Reading the Affordable Care Act as a whole, it’s clear that Congress meant to provide subsidies on both federal and state exchanges. For one thing, why establish a federal exchange that doesn’t actually work? As an amicus brief submitted by a group of legal scholars put it, “Congress does not write statutes to fail.”
And yet the challengers insist that their bizarre, noncontextual reading of the law is the only possible one. A majority of federal judges who have reviewed the case have thrown out this argument. So should the Supreme Court. Even if the court were to consider the law ambiguous, under its own precedent it must defer to an agency’s reasonable interpretation of the statute’s wording. Here, that agency is the I.R.S., which has issued a rule affirming that subsidies are available no matter who establishes the exchange.
The challengers disingenuously say that Congress can go back and change the wording, knowing full well that Republicans on Capitol Hill hate the law almost as much as they do. The states that currently rely on federally operated exchanges could set up their own, but many — egged on by the challengers — have already refused to do that.

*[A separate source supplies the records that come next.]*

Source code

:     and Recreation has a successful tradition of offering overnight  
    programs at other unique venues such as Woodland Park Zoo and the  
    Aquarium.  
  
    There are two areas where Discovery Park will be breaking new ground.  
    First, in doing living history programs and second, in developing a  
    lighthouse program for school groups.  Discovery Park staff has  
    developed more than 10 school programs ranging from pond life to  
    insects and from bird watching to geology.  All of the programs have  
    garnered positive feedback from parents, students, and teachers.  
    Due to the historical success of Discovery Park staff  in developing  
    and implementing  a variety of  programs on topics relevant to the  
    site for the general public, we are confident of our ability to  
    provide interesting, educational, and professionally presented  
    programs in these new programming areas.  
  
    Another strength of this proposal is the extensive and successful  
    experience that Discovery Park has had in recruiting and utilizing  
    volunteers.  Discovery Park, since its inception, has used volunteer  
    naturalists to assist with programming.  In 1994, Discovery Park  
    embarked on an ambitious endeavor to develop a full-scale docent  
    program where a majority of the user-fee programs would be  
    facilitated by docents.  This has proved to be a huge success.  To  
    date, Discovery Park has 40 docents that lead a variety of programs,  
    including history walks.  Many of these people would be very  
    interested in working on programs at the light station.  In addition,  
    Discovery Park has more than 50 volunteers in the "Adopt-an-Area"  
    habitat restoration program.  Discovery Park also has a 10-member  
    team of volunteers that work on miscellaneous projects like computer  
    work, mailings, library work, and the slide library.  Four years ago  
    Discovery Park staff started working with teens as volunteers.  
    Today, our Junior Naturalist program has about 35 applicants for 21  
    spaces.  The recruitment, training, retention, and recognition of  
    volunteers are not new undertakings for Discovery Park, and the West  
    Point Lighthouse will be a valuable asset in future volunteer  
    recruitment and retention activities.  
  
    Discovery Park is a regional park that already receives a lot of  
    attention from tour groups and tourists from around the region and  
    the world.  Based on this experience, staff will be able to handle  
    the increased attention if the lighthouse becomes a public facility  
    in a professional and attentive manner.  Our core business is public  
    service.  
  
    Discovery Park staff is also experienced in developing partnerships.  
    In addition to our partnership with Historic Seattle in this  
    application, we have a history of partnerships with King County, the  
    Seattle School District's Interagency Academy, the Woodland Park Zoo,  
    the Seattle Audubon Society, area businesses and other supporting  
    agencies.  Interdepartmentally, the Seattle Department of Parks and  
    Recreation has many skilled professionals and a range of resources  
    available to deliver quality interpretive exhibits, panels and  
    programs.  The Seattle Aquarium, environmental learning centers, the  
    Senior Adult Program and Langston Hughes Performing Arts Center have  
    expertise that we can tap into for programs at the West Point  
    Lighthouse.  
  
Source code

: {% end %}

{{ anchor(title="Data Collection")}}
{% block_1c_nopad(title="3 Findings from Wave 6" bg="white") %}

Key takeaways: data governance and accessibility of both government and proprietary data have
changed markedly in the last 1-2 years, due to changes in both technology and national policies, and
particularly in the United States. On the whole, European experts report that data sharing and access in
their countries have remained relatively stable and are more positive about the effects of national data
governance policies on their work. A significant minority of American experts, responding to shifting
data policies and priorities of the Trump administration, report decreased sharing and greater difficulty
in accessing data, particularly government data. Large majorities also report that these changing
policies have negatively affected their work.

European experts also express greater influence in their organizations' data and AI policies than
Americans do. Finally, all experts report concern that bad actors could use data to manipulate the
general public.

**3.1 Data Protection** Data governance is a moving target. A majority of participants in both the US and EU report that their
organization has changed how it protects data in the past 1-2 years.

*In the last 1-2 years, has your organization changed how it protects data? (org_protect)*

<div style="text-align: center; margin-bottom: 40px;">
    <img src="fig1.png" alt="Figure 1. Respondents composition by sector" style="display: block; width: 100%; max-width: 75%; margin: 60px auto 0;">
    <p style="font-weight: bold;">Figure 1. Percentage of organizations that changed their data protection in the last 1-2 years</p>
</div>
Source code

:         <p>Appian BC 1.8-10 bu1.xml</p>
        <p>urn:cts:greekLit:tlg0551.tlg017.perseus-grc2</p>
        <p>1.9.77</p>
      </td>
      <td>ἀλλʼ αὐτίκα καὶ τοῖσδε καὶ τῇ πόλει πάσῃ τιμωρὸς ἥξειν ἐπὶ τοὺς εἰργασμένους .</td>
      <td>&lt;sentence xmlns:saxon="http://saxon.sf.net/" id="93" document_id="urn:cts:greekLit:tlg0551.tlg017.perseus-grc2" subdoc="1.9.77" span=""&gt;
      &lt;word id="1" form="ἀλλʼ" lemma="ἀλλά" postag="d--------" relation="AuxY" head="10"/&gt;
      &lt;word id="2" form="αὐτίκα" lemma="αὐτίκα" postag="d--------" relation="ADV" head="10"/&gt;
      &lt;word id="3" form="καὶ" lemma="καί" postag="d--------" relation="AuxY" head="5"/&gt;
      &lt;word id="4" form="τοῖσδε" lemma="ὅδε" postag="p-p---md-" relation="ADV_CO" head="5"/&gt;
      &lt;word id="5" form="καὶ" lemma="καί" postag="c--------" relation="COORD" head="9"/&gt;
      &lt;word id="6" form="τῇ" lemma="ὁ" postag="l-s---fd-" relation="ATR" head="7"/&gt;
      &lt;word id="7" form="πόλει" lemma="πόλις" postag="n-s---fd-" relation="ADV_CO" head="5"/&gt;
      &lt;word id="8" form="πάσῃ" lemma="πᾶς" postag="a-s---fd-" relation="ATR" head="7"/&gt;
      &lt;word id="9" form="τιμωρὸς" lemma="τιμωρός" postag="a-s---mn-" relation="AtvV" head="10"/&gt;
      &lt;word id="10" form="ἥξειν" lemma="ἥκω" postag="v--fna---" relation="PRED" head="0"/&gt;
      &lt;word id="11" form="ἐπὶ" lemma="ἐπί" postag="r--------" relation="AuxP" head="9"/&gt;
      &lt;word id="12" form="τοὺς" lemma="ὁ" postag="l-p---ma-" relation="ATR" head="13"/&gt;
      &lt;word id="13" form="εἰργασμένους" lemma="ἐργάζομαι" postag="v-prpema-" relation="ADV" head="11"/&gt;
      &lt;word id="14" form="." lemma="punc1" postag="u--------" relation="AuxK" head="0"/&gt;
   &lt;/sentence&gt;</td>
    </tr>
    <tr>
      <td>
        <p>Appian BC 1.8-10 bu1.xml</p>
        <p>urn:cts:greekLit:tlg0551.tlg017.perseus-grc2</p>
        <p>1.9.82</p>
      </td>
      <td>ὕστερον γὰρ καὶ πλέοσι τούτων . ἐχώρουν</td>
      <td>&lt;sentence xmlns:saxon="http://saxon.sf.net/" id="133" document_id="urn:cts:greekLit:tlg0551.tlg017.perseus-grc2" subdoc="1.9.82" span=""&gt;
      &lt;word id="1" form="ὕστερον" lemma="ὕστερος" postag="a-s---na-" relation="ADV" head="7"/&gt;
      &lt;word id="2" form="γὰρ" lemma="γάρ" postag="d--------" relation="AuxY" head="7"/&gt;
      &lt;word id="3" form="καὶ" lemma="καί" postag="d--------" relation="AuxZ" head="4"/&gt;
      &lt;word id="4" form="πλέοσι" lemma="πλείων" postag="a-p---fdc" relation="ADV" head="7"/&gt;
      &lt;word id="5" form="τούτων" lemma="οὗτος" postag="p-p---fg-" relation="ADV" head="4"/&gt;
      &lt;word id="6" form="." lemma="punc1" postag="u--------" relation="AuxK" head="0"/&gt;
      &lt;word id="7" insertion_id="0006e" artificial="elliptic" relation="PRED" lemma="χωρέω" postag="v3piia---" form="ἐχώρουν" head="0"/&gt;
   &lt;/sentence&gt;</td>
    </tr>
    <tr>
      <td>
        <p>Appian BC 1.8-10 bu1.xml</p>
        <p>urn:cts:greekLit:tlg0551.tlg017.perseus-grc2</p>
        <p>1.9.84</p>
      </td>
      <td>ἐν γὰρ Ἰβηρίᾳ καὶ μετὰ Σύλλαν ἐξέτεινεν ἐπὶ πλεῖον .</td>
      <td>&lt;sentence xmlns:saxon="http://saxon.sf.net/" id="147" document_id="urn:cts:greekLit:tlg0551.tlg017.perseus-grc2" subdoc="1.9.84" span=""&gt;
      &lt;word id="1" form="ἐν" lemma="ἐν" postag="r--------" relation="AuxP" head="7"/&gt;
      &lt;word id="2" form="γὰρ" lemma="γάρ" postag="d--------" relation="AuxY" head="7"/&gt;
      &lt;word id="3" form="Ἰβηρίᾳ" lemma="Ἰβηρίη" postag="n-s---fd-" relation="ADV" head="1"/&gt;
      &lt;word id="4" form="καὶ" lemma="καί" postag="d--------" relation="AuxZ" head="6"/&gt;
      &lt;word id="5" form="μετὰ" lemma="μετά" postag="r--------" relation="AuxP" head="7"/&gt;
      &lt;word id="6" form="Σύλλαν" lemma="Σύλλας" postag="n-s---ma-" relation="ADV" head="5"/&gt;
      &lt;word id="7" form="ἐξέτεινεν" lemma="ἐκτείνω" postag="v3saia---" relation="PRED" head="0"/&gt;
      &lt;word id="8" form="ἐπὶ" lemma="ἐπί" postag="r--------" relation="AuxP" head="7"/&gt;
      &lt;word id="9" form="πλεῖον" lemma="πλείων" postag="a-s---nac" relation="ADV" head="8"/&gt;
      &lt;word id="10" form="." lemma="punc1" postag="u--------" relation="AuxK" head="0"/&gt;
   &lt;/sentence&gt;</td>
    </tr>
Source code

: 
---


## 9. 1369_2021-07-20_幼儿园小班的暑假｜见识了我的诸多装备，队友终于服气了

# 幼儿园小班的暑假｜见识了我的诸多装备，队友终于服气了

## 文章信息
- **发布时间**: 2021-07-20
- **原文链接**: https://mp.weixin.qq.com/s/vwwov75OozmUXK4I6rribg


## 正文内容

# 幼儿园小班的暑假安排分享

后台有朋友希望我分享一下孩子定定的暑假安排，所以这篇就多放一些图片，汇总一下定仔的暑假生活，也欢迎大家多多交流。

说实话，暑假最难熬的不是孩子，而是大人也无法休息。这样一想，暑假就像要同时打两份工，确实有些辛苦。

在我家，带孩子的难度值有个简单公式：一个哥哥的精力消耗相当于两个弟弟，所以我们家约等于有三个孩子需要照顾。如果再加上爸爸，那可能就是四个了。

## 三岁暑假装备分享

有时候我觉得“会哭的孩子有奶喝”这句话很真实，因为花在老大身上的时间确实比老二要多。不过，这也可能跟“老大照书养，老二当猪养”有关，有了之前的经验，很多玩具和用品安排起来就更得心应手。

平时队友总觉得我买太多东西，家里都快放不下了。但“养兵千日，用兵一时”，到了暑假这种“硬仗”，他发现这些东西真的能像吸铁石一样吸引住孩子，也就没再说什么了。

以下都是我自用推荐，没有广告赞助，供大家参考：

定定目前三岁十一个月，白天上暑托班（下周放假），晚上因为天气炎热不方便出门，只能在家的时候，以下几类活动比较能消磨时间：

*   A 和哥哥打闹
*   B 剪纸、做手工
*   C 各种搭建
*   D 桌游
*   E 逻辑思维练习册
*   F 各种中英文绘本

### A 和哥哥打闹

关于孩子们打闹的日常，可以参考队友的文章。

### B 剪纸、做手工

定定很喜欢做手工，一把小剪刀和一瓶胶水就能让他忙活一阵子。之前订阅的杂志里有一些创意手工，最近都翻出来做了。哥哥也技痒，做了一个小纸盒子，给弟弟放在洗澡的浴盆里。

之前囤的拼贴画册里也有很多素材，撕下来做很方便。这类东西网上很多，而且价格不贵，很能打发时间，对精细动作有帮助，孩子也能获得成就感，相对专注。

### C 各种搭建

Whatever legal games the challengers play, this case has never been more than a ginned-up, baseless attack on one of the most important pieces of social legislation of the last generation. The health of millions of Americans hangs in the balance. And now it is not even clear that the four plaintiffs have legal standing to bring the lawsuit.
So how did the suit get so far? That is an excellent question, and only the Supreme Court can answer it.